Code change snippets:
_ _ _ _ _ _ _
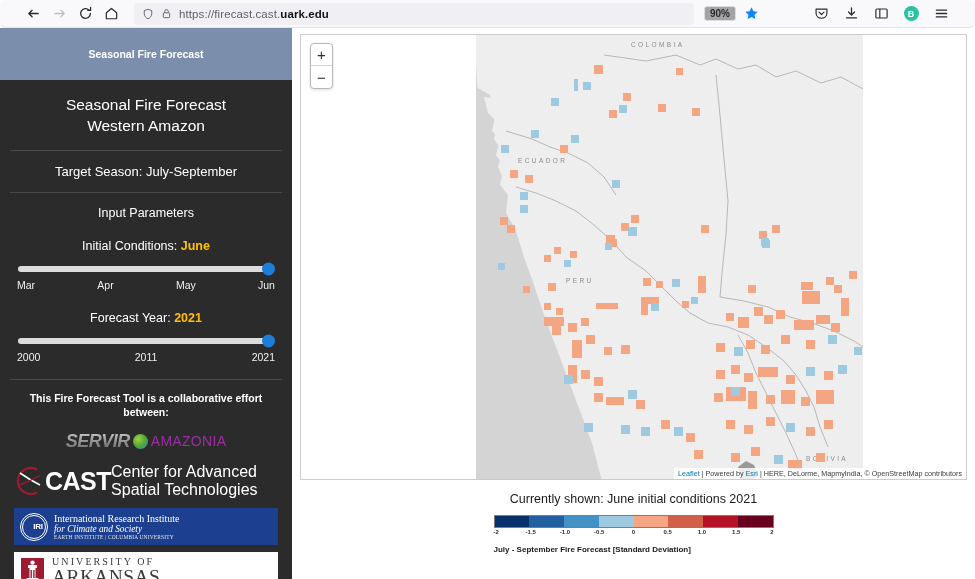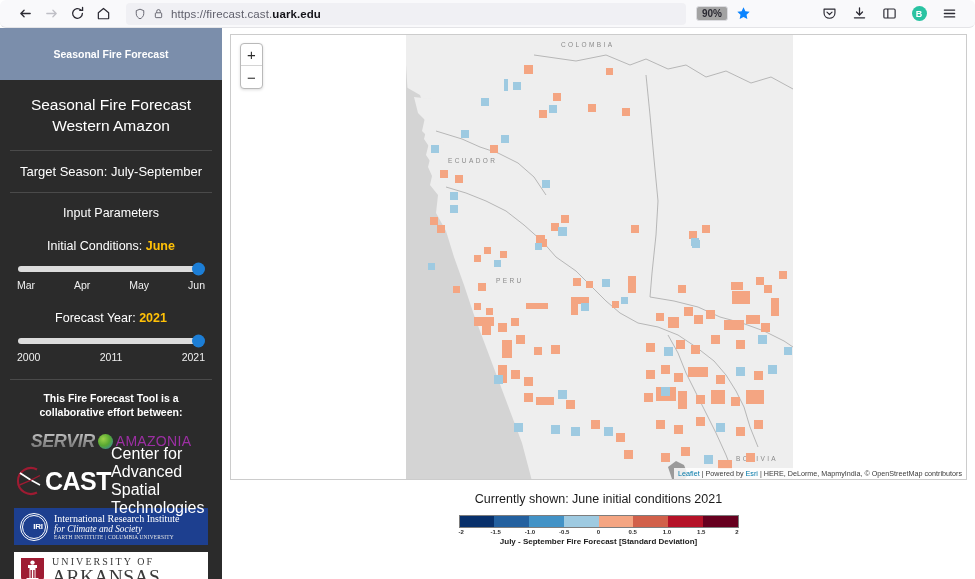--- a/index.html
+++ b/index.html
@@ -9,21 +9,21 @@
     overflow: hidden;
     background: #ffffff;
   }
 
   
   #browser-toolbar {
     height: 28px;
     background: #f9f9fb;
     display: flex;
     align-items: center;
-    padding: 0 12px;
+    padding: 0 20px;
     border-bottom: 1px solid #e4e4e7;
     position: relative;
     z-index: 50;
     border-radius: 6px;
   }
   .nav-btn {
     width: 26px; height: 24px;
     display: flex; align-items: center; justify-content: center;
     border-radius: 4px;
     color: #2b2a33;
@@ -82,21 +82,21 @@
 
   
   #app {
     display: flex;
     height: 551px;
     width: 975px;
   }
 
   
   #sidebar {
-    width: 222px;
+    width: 292px;
     flex: none;
     background: #2b2b2b;
     color: #ffffff;
     overflow: hidden;
     position: relative;
   }
 
   #tabstrip { display: flex; height: 52px; }
   .tab {
     flex: 1;
@@ -360,25 +360,25 @@
     margin-top: 1px;
     font-size: 6px;
     font-weight: bold;
     color: #2b2b2b;
     padding: 0 0;
   }
   #cbar-ticks span { width: 14px; text-align: center; }
   #cbar-ticks span:first-child { text-align: left; width: 10px; }
   #cbar-ticks span:last-child { text-align: right; width: 10px; }
   #cbar-caption {
-    text-align: center;
+    text-align: left;
     font-size: 8px;
     font-weight: bold;
     color: #1a1a1a;
-    margin-top: 2px;
+    margin-top: 10px;
   }
 </style>
 </head>
 <body>
 
 <div id="browser-toolbar">
   <div class="nav-btn">
     <svg width="15" height="15" viewBox="0 0 16 16" fill="none" stroke="currentColor" stroke-width="1.4" stroke-linecap="round" stroke-linejoin="round">
         <path d="M13 8H3M6.5 4.5L3 8l3.5 3.5"></path>
       </svg>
_ _ _ _ _ _ _
* EXERCISE AIM:
Pictures are not part of the copy. Return every record exactly.

* SOLUTION:
--- a/index.html
+++ b/index.html
@@ -9,21 +9,21 @@
     overflow: hidden;
     background: #ffffff;
   }
 
   
   #browser-toolbar {
     height: 28px;
     background: #f9f9fb;
     display: flex;
     align-items: center;
-    padding: 0 12px;
+    padding: 0 20px;
     border-bottom: 1px solid #e4e4e7;
     position: relative;
     z-index: 50;
     border-radius: 6px;
   }
   .nav-btn {
     width: 26px; height: 24px;
     display: flex; align-items: center; justify-content: center;
     border-radius: 4px;
     color: #2b2a33;
@@ -82,21 +82,21 @@
 
   
   #app {
     display: flex;
     height: 551px;
     width: 975px;
   }
 
   
   #sidebar {
-    width: 222px;
+    width: 292px;
     flex: none;
     background: #2b2b2b;
     color: #ffffff;
     overflow: hidden;
     position: relative;
   }
 
   #tabstrip { display: flex; height: 52px; }
   .tab {
     flex: 1;
@@ -360,25 +360,25 @@
     margin-top: 1px;
     font-size: 6px;
     font-weight: bold;
     color: #2b2b2b;
     padding: 0 0;
   }
   #cbar-ticks span { width: 14px; text-align: center; }
   #cbar-ticks span:first-child { text-align: left; width: 10px; }
   #cbar-ticks span:last-child { text-align: right; width: 10px; }
   #cbar-caption {
-    text-align: center;
+    text-align: left;
     font-size: 8px;
     font-weight: bold;
     color: #1a1a1a;
-    margin-top: 2px;
+    margin-top: 10px;
   }
 </style>
 </head>
 <body>
 
 <div id="browser-toolbar">
   <div class="nav-btn">
     <svg width="15" height="15" viewBox="0 0 16 16" fill="none" stroke="currentColor" stroke-width="1.4" stroke-linecap="round" stroke-linejoin="round">
         <path d="M13 8H3M6.5 4.5L3 8l3.5 3.5"></path>
       </svg>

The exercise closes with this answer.